Come nella serie tv, la pandemia ci ha in qualche modo sconfitti: “In nome del restare sani, restare a casa e continuare a produrre, studiare, lavorare, abbiamo dimenticato l’essere insieme, in quel che ha di più interessante e vitale, ovvero quello che non ha finalità”, conclude Susca.

Claudia Attimonelli e Vincenzo Susca, autori di ‘Un oscuro riflettere. Black Mirror e l’aurora digitale’

Dall’oscurità all’aurora del post umanesimo

“Il titolo del nostro libro parte da ‘un oscuro riflettere’ perché Black Mirror è ciò che accade oltre lo schermo nero”, spiega la co-autrice Claudia Attimonelli, dove “siamo gettati in un condizione di oscurità perché non sappiamo che cosa ne è della nostra esistenza digitale, non la controlliamo perché la nostra immagine, la nostra reputazione digitale, il controllo che gli altri hanno della nostra vita elettronica sono al di là della nostra possibilità di essere presenti e costantemente vigilare”.

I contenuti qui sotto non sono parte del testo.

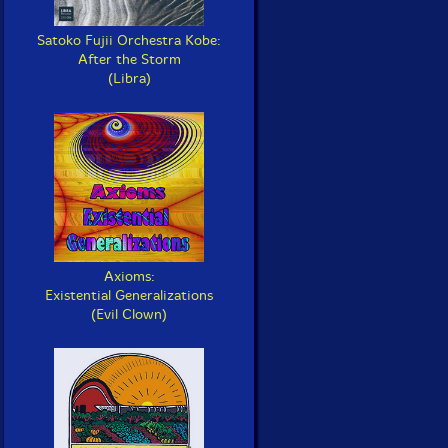
Satoko Fujii Orchestra Kobe:
After the Storm
(Libra)
Axioms:
Existential Generalizations
(Evil Clown)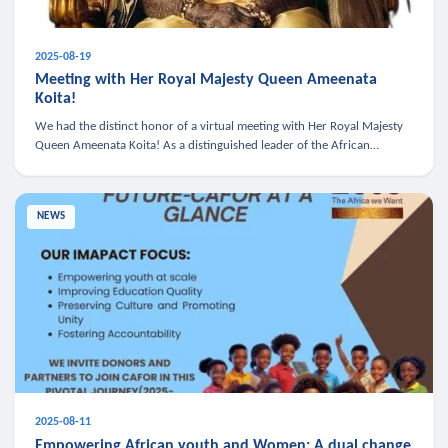
2025-08-19
Meeting with Her Royal Majesty Queen Ameenata
Koita!
We had the distinct honor of a virtual meeting with Her Royal Majesty
Queen Ameenata Koita! As a distinguished leader of the African
diaspora, Queen Ameenata is a powerful advocate for education, heal
NEWS
2025-08-11
Empowering African youth and Women: A dual change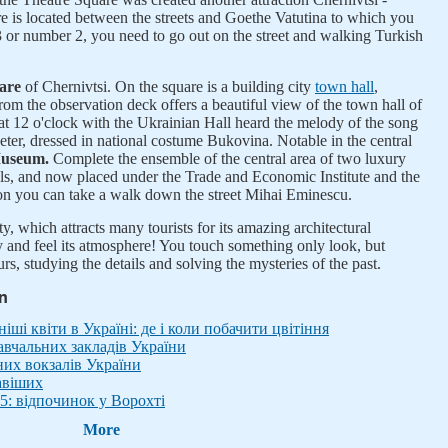
 is located between the streets and Goethe Vatutina to which you
 or number 2, you need to go out on the street and walking Turkish
uare
of Chernivtsi. On the square is a building city
town hall
,
om the observation deck offers a beautiful view of the town hall of
y at 12 o'clock with the Ukrainian Hall heard the melody of the song
ter, dressed in national costume Bukovina. Notable in the central
Museum.
Complete the ensemble of the central area of two luxury
els, and now placed under the Trade and Economic Institute and the
 on you can take a walk down the street Mihai Eminescu.
ty, which attracts many tourists for its amazing architectural
 and feel its atmosphere! You touch something only look, but
s, studying the details and solving the mysteries of the past.
in
ші квіти в Україні: де і коли побачити цвітіння
вчальних закладів України
них вокзалів України
авіших
5: відпочинок у Ворохті
More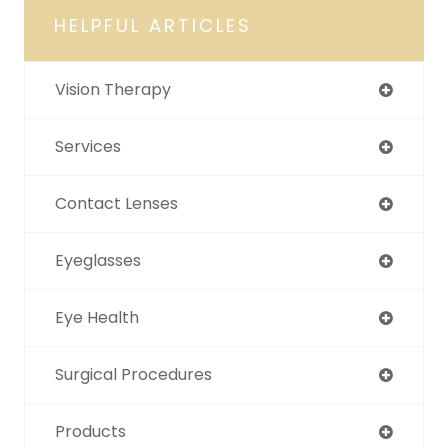
HELPFUL ARTICLES
Vision Therapy
Services
Contact Lenses
Eyeglasses
Eye Health
Surgical Procedures
Products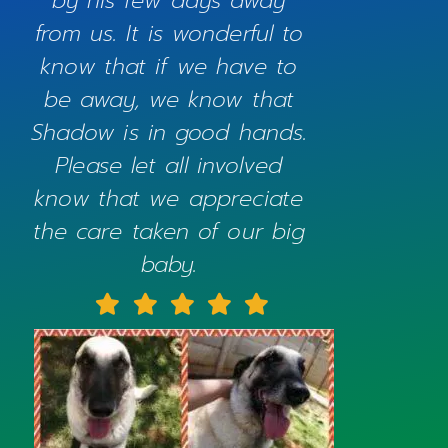
by his few days away
from us. It is wonderful to
know that if we have to
be away, we know that
Shadow is in good hands.
Please let all involved
know that we appreciate
the care taken of our big
baby.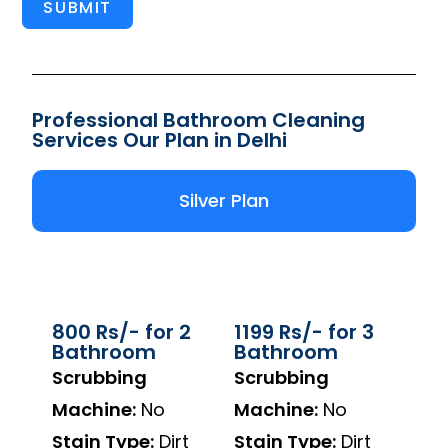
SUBMIT
Professional Bathroom Cleaning
Services Our Plan in Delhi
Silver Plan
800 Rs/- for 2
1199 Rs/- for 3
Bathroom
Bathroom
Scrubbing
Scrubbing
Machine:
No
Machine:
No
Stain Type:
Dirt
Stain Type:
Dirt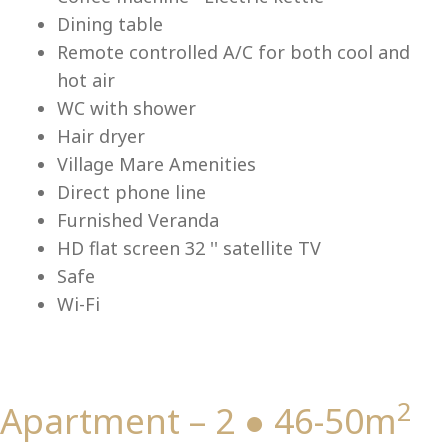
Lu
Dining table
Remote controlled A/C for both cool and
hot air
WC with shower
Hair dryer
Village Mare Amenities
Direct phone line
Furnished Veranda
HD flat screen 32 '' satellite TV
Safe
Wi-Fi
2
Apartment – 2 ● 46-50m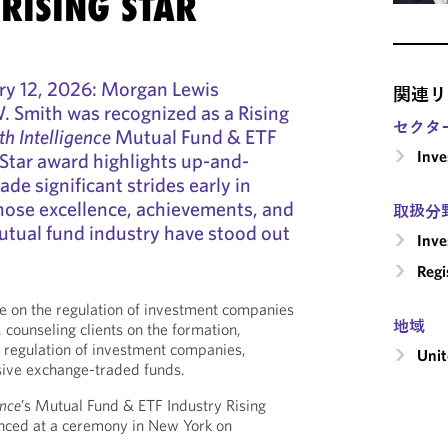
RISING STAR
y 12, 2026: Morgan Lewis
関連リ
W. Smith was recognized as a Rising
セクタ
h Intelligence
Mutual Fund & ETF
Inv
Star award highlights up-and-
e significant strides early in
hose excellence, achievements, and
取扱分
utual fund industry have stood out
Inv
Regi
ice on the regulation of investment companies
地域
 counseling clients on the formation,
g regulation of investment companies,
Unit
sive exchange-traded funds.
ence
’s Mutual Fund & ETF Industry Rising
nced at a ceremony in New York on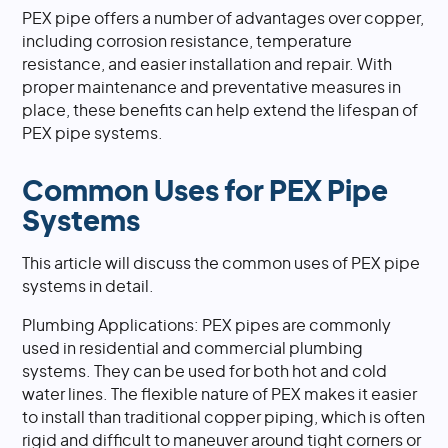
PEX pipe offers a number of advantages over copper,
including corrosion resistance, temperature
resistance, and easier installation and repair. With
proper maintenance and preventative measures in
place, these benefits can help extend the lifespan of
PEX pipe systems.
Common Uses for PEX Pipe
Systems
This article will discuss the common uses of PEX pipe
systems in detail.
Plumbing Applications: PEX pipes are commonly
used in residential and commercial plumbing
systems. They can be used for both hot and cold
water lines. The flexible nature of PEX makes it easier
to install than traditional copper piping, which is often
rigid and difficult to maneuver around tight corners or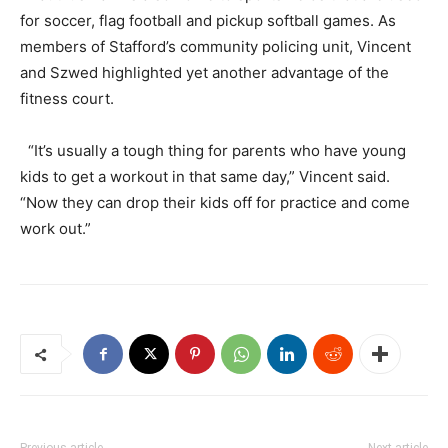
for soccer, flag football and pickup softball games. As
members of Stafford’s community policing unit, Vincent
and Szwed highlighted yet another advantage of the
fitness court.
“It’s usually a tough thing for parents who have young
kids to get a workout in that same day,” Vincent said.
“Now they can drop their kids off for practice and come
work out.”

“E la pandemia ci ha messo in questa condizione di colpo”. Però emergono segnali positivi che, secondo Attimonelli,  non sono da ricercare nella visione negativa di Black Mirror: “Questa è la seconda parte del titolo, vi è secondo noi un’idea di ‘aurora digitale’, qualcosa che sta sbocciando, in questo contesto così oscuro, di positivo”.

Nella serie Black Mirror, prosegue l’autrice,  l’approccio con la cultura digitale ha “una visione apocalittica, pessimistica e catastrofica che ci mette molto a disagio, sempre. Non c’è mai una puntata in cui qualcuno riesce ad ad opporre una vera resistenza alla tragedia nella quale il personaggio viene immerso”. E quindi “sembra di trovarsi di fronte al dilemma apocalittici-integrati”, di Umberto Eco.

Secondo gli autori, invece, bisogna “comprendere che le cose stanno così; è una costatazione della realtà quella in cui siamo immersi, abbiamo notifiche continuamente, siamo sollecitati a questo tipo di legame continuo con lo spazio digitale. Se riusciamo a intravedere in questa condizione il cambiamento che l’umano sta vivendo, se riusciamo ad abbandonarci ad un post umanesimo probabilmente scorgiamo l’aurora. Perché altrimenti saremo definitivamente frustrati dal fatto di non poter cambiare lo stato delle cose”.